◆ **Source text**
•••••

Russia’s Elbrus 8CB Microarchitecture: 8-core VLIW on TSMC 28nm
by Dr. Ian Cutress on June 1, 2020 8:00 AM ESTAll of the world’s major superpowers have a vested interest in building their own custom silicon processors. The vital ingredient to this allows the superpower to wean itself off of US-based processors, guarantee there are no supplemental backdoors, and if needed add their own. As we have seen with China, custom chip designs, x86-based joint ventures, or Arm derivatives seem to be the order of the day. So in comes Russia, with its custom Elbrus VLIW design that seems to have its roots in SPARC.
Russia has been creating processors called Elbrus for a number of years now. For those of us outside Russia, it has mostly been a big question mark as to what is actually under the hood – these chips are built for custom servers and office PCs, often at the direction of the Russian government and its requirements. We have had glimpses of the design, thanks to documents from Russian supercomputing events, however these are a few years old now. If you are not in Russia, you are unlikely to ever get your hands on one at any rate. However, it recently came to our attention of a new programming guide listed online for the latest Elbrus-8CB processor designs.
The latest Elbrus-8CB chip, as detailed in the new online programming guide published this week, built on TSMC’s 28nm, is a 333 mm2 design featuring 8 cores at 1.5 GHz. Peak throughput according to the documents states 576 GFLOPs of single precision, with the chip offering four channels of DDR4-2400, good for 68.3 GB/s. The L1 and L2 caches are private, with a 64 kB L1-D cache, a 128 kB L1-I cache, and a 512 kB L2 cache. The L3 cache is shared between the cores, at 2 MB/core for a total of 16 MB. The processor also supports 4-way server multiprocessor combinations, although it does not say on what protocol or what bandwidth.
It is a compiler focused design, much like some other complex chips, in that most of the optimizations happen at the compiler level. Based on compiler first designs in the past, that typically does not make for a successful product. Documents from 2015 state that a continuing goal of the Elbrus design is x86 and x86-64 binary translation with only a 20% overhead, allowing full support for x86 code as well as x86 operating systems, including Windows 7 (this may have been updated since 2015).

•••••

◆ **Exercise data**
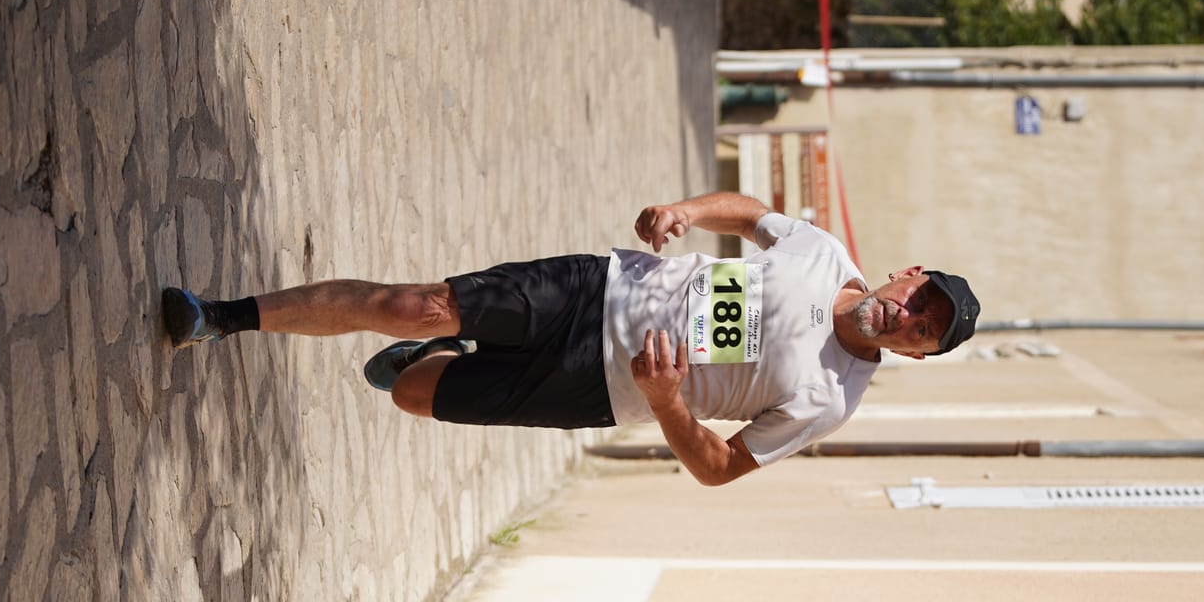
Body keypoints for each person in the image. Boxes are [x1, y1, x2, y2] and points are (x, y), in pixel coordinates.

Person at [161, 192, 979, 485]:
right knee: (411, 302)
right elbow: (750, 214)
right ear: (908, 275)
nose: (909, 318)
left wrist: (667, 403)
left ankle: (436, 360)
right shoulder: (822, 252)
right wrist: (687, 210)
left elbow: (719, 467)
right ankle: (221, 316)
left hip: (597, 387)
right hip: (596, 289)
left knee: (413, 392)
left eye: (923, 333)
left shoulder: (831, 399)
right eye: (921, 301)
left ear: (914, 355)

•••••

◆ **Exercise goal**
Copy out the article on the Elbrus-8CB processor word for word, everything from "Russia has been" down to "Elbrus-8CB processor designs.".

◆ **Answer space**
Russia has been creating processors called Elbrus for a number of years now. For those of us outside Russia, it has mostly been a big question mark as to what is actually under the hood – these chips are built for custom servers and office PCs, often at the direction of the Russian government and its requirements. We have had glimpses of the design, thanks to documents from Russian supercomputing events, however these are a few years old now. If you are not in Russia, you are unlikely to ever get your hands on one at any rate. However, it recently came to our attention of a new programming guide listed online for the latest Elbrus-8CB processor designs.